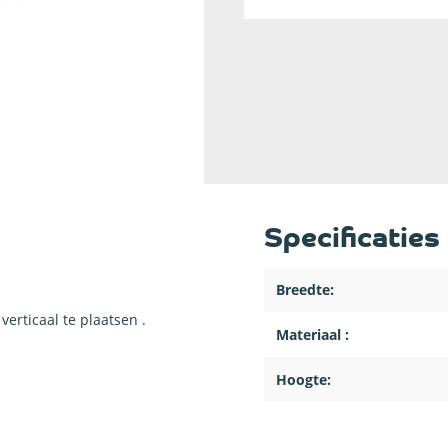
Specificaties
Breedte:
verticaal te plaatsen .
Materiaal :
Hoogte:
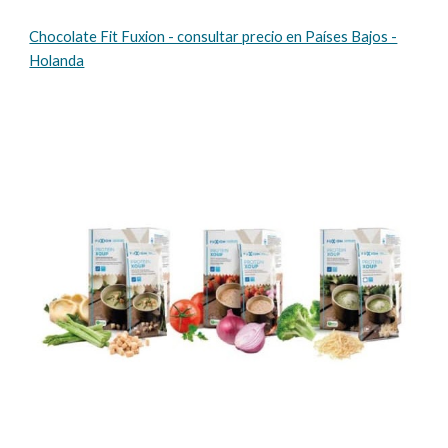
Chocolate Fit Fuxion - consultar precio en Países Bajos -
Holanda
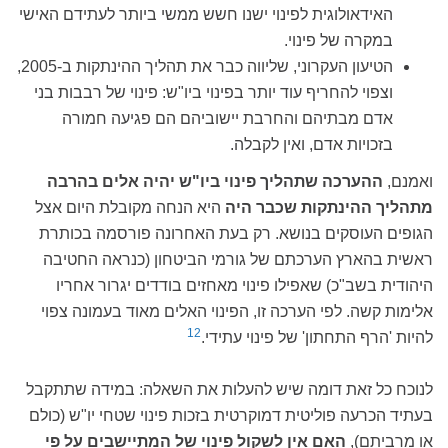
האידאולוגית לפינוי ישנו חשש ממשי ביותר לעתידם האישי
במקרה של פינוי.
הטיעון העקרוני, שליווה כבר את תהליך ההינתקות ב-2005,
וצפוי להחריף עוד יותר בפינוי ביו"ש: פינוי של רבבות בני
אדם מבתיהם והחרבת יישוביהם הם פגיעה חמורה
בזכויות אדם, ואין לקבלה.
ואמנם,
ההערכה שתהליך פינוי ביו"ש יהיה אלים בהרבה
מתהליך ההינתקות שכבר היה
היא הנחה מקובלת היום אצל
הגופים העוסקים בנושא. רק בעת האחרונה פורסמה בכותרת
ראשית בהארץ הערכתם של גורמי הביטחון (כנראה החטיבה
היהודית בשב"כ) שאפילו פינוי מאחזים בודדים יגרור אחריו
אלימות קשה. לפי הערכה זו, הפינוי האלים מאוד בעמונה צפוי
12
להיות 'הרף התחתון' של פינוי עתידי.
לנוכח כל זאת דומה שיש להעלות את השאלה: במידה שתתקבל
בעתיד הכרעה פוליטית דמוקרטית בזכות פינוי שטחי יו"ש (כולם
או מרביתם),
האם אין לשקול פינוי של המתיישבים על פי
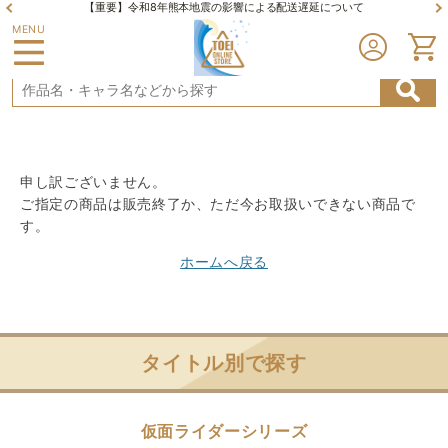
【重要】令和8年熊本地震の影響による配送遅延について
MENU
申し訳ございません。
ご指定の商品は販売終了か、ただ今お取扱いできない商品で
す。
ホームへ戻る
タイトル別で探す
仮面ライダーシリーズ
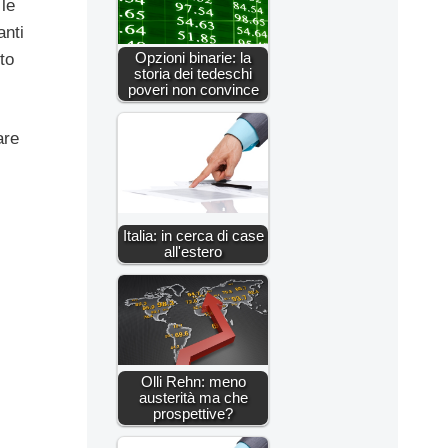
le
anti
Opzioni binarie: la
to
storia dei tedeschi
poveri non convince
are
Italia: in cerca di case
all'estero
Olli Rehn: meno
austerità ma che
prospettive?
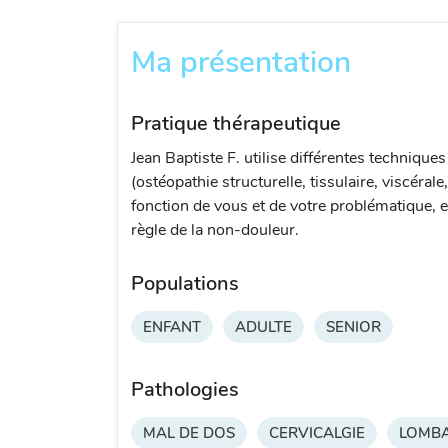
Ma présentation
Pratique thérapeutique
Jean Baptiste F. utilise différentes technique
(ostéopathie structurelle, tissulaire, viscérale
fonction de vous et de votre problématique, e
règle de la non-douleur.
Populations
ENFANT
ADULTE
SENIOR
Pathologies
MAL DE DOS
CERVICALGIE
LOMBA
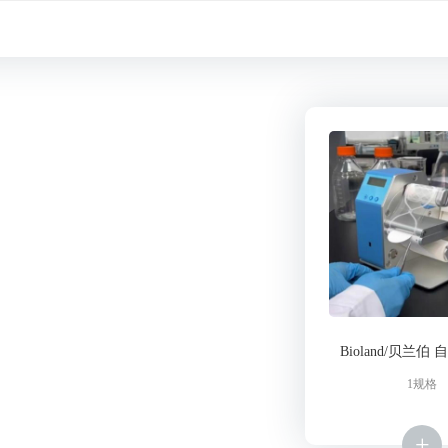
微生物系列
离心与分离
福拉试剂
一次性生物工艺产品
产品视频
Bioland/贝兰伯
1规格
+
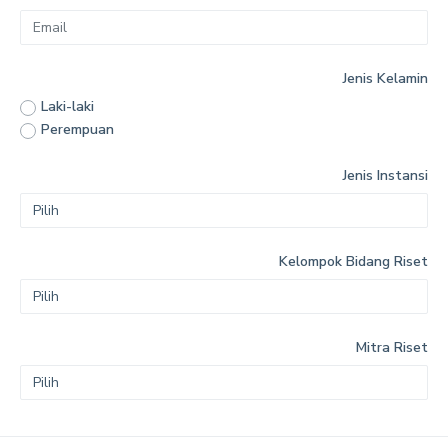
Jenis Kelamin
Laki-laki
Perempuan
Jenis Instansi
Kelompok Bidang Riset
Mitra Riset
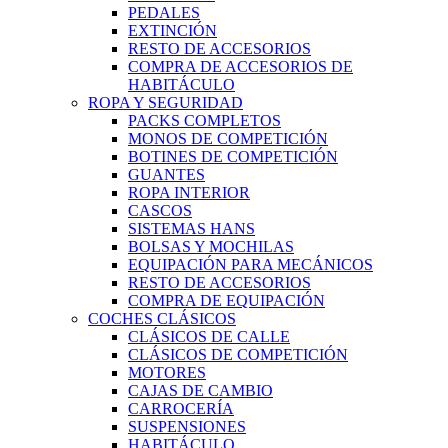
PEDALES
EXTINCIÓN
RESTO DE ACCESORIOS
COMPRA DE ACCESORIOS DE
HABITÁCULO
ROPA Y SEGURIDAD
PACKS COMPLETOS
MONOS DE COMPETICIÓN
BOTINES DE COMPETICIÓN
GUANTES
ROPA INTERIOR
CASCOS
SISTEMAS HANS
BOLSAS Y MOCHILAS
EQUIPACIÓN PARA MECÁNICOS
RESTO DE ACCESORIOS
COMPRA DE EQUIPACIÓN
COCHES CLÁSICOS
CLÁSICOS DE CALLE
CLÁSICOS DE COMPETICIÓN
MOTORES
CAJAS DE CAMBIO
CARROCERÍA
SUSPENSIONES
HABITÁCULO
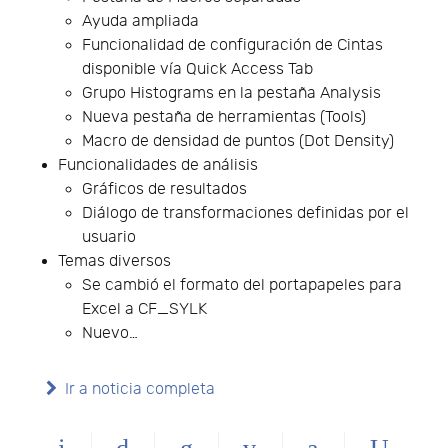
Ayuda ampliada
Funcionalidad de configuración de Cintas
disponible vía Quick Access Tab
Grupo Histograms en la pestaña Analysis
Nueva pestaña de herramientas (Tools)
Macro de densidad de puntos (Dot Density)
Funcionalidades de análisis
Gráficos de resultados
Diálogo de transformaciones definidas por el
usuario
Temas diversos
Se cambió el formato del portapapeles para
Excel a CF_SYLK
Nuevo…
Ir a noticia completa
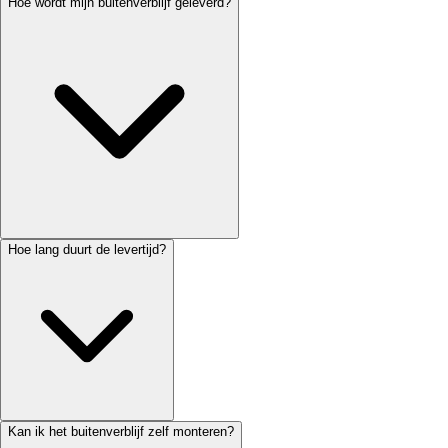
Hoe wordt mijn buitenverblijf geleverd?
Hoe lang duurt de levertijd?
Kan ik het buitenverblijf zelf monteren?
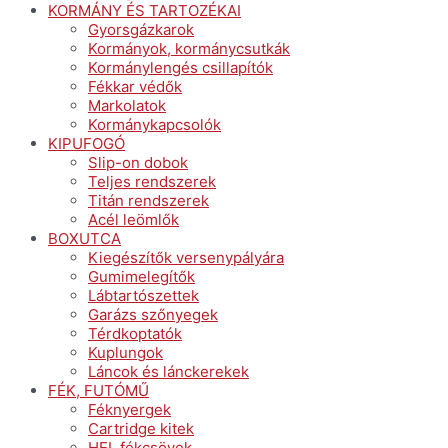
KORMÁNY ÉS TARTOZÉKAI
Gyorsgázkarok
Kormányok, kormánycsutkák
Kormánylengés csillapítók
Fékkar védők
Markolatok
Kormánykapcsolók
KIPUFOGÓ
Slip-on dobok
Teljes rendszerek
Titán rendszerek
Acél leömlők
BOXUTCA
Kiegészítők versenypályára
Gumimelegítők
Lábtartószettek
Garázs szőnyegek
Térdkoptatók
Kuplungok
Láncok és lánckerekek
FÉK, FUTÓMŰ
Féknyergek
Cartridge kitek
HEL fékcsövek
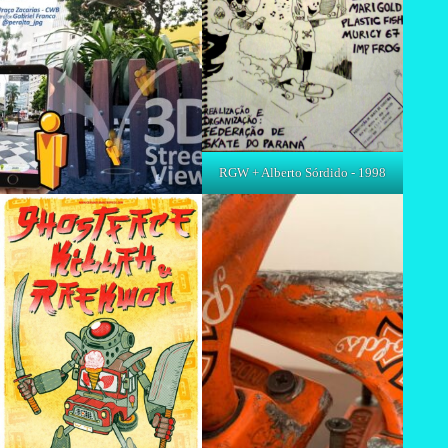
RGW + Alberto Sórdido - 1998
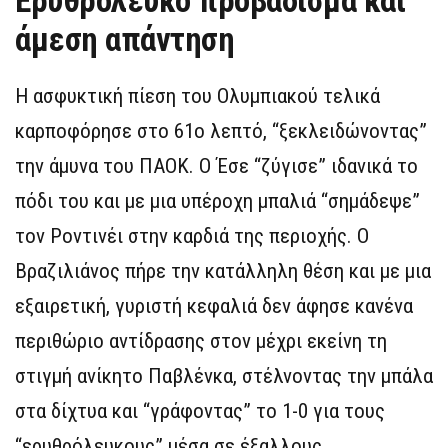
Ερυθρόλευκο προβάδισμα και
άμεση απάντηση
Η ασφυκτική πίεση του Ολυμπιακού τελικά
καρποφόρησε στο 61ο λεπτό, “ξεκλειδώνοντας”
την άμυνα του ΠΑΟΚ. Ο Έσε “ζύγισε” ιδανικά το
πόδι του και με μια υπέροχη μπαλιά “σημάδεψε”
τον Ροντινέι στην καρδιά της περιοχής. Ο
Βραζιλιάνος πήρε την κατάλληλη θέση και με μια
εξαιρετική, γυριστή κεφαλιά δεν άφησε κανένα
περιθώριο αντίδρασης στον μέχρι εκείνη τη
στιγμή ανίκητο Παβλένκα, στέλνοντας την μπάλα
στα δίχτυα και “γράφοντας” το 1-0 για τους
“ερυθρόλευκους” μέσα σε έξαλλους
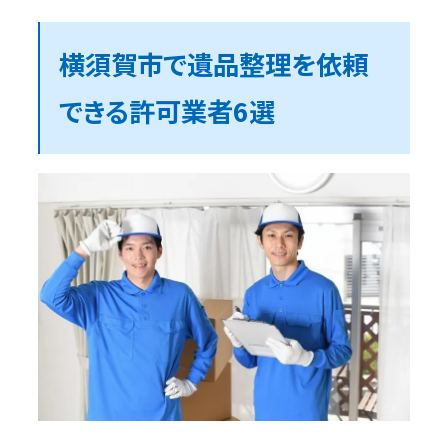
横須賀市で遺品整理を依頼
できる許可業者6選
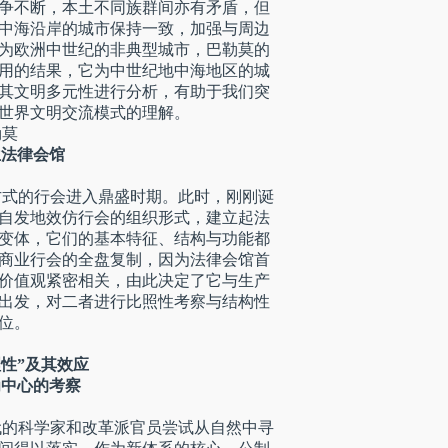
争不断，本土不同族群间亦有矛盾，但
中海沿岸的城市保持一致，加强与周边
为欧洲中世纪的非典型城市，巴勒莫的
用的结果，它为中世纪地中海地区的城
其文明多元性进行分析，有助于我们突
世界文明交流模式的理解。
勒莫
法律会馆
方式的行会进入鼎盛时期。此时，刚刚诞
自发地效仿行会的组织形式，建立起法
变体，它们的基本特征、结构与功能都
商业行会的全盘复制，因为法律会馆首
价值观紧密相关，由此决定了它与生产
出发，对二者进行比照性考察与结构性
位。
性”及其效应
中心的考察
代的科学家和改革派官员尝试从自然中寻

══════

§ **TASK REQUIREMENTS**:
Leaving every picture out, write out exactly the lines from the beginning of the listing above to the line with "Nueva pestaña de herramientas (Tools)", inclusive.

§ **ANSWER TO THIS EXERCISE**:
Specificaties
Breedte:
verticaal te plaatsen .
Materiaal :
Hoogte:
Chocolate Fit Fuxion - consultar precio en Países Bajos -
Holanda
האידאולוגית לפינוי ישנו חשש ממשי ביותר לעתידם האישי
במקרה של פינוי.
הטיעון העקרוני, שליווה כבר את תהליך ההינתקות ב-2005,
וצפוי להחריף עוד יותר בפינוי ביו"ש: פינוי של רבבות בני
אדם מבתיהם והחרבת יישוביהם הם פגיעה חמורה
בזכויות אדם, ואין לקבלה.
ואמנם,
ההערכה שתהליך פינוי ביו"ש יהיה אלים בהרבה
מתהליך ההינתקות שכבר היה
היא הנחה מקובלת היום אצל
הגופים העוסקים בנושא. רק בעת האחרונה פורסמה בכותרת
ראשית בהארץ הערכתם של גורמי הביטחון (כנראה החטיבה
היהודית בשב"כ) שאפילו פינוי מאחזים בודדים יגרור אחריו
אלימות קשה. לפי הערכה זו, הפינוי האלים מאוד בעמונה צפוי
12
להיות 'הרף התחתון' של פינוי עתידי.
לנוכח כל זאת דומה שיש להעלות את השאלה: במידה שתתקבל
בעתיד הכרעה פוליטית דמוקרטית בזכות פינוי שטחי יו"ש (כולם
או מרביתם),
האם אין לשקול פינוי של המתיישבים על פי
【重要】令和8年熊本地震の影響による配送遅延について
MENU
申し訳ございません。
ご指定の商品は販売終了か、ただ今お取扱いできない商品で
す。
ホームへ戻る
タイトル別で探す
仮面ライダーシリーズ
le
anti
Opzioni binarie: la
to
storia dei tedeschi
poveri non convince
are
Italia: in cerca di case
all'estero
Olli Rehn: meno
austerità ma che
prospettive?
Ma présentation
Pratique thérapeutique
Jean Baptiste F. utilise différentes technique
(ostéopathie structurelle, tissulaire, viscérale
fonction de vous et de votre problématique, e
règle de la non-douleur.
Populations
ENFANT
ADULTE
SENIOR
Pathologies
MAL DE DOS
CERVICALGIE
LOMBA
微生物系列
离心与分离
福拉试剂
一次性生物工艺产品
产品视频
Bioland/贝兰伯
1规格
+
Jenis Kelamin
Laki-laki
Perempuan
Jenis Instansi
Kelompok Bidang Riset
Mitra Riset
PEDALES
EXTINCIÓN
RESTO DE ACCESORIOS
COMPRA DE ACCESORIOS DE
HABITÁCULO
ROPA Y SEGURIDAD
PACKS COMPLETOS
MONOS DE COMPETICIÓN
BOTINES DE COMPETICIÓN
GUANTES
ROPA INTERIOR
CASCOS
SISTEMAS HANS
BOLSAS Y MOCHILAS
EQUIPACIÓN PARA MECÁNICOS
RESTO DE ACCESORIOS
COMPRA DE EQUIPACIÓN
COCHES CLÁSICOS
CLÁSICOS DE CALLE
CLÁSICOS DE COMPETICIÓN
MOTORES
CAJAS DE CAMBIO
CARROCERÍA
SUSPENSIONES
HABITÁCULO
Ayuda ampliada
Funcionalidad de configuración de Cintas
disponible vía Quick Access Tab
Grupo Histograms en la pestaña Analysis
Nueva pestaña de herramientas (Tools)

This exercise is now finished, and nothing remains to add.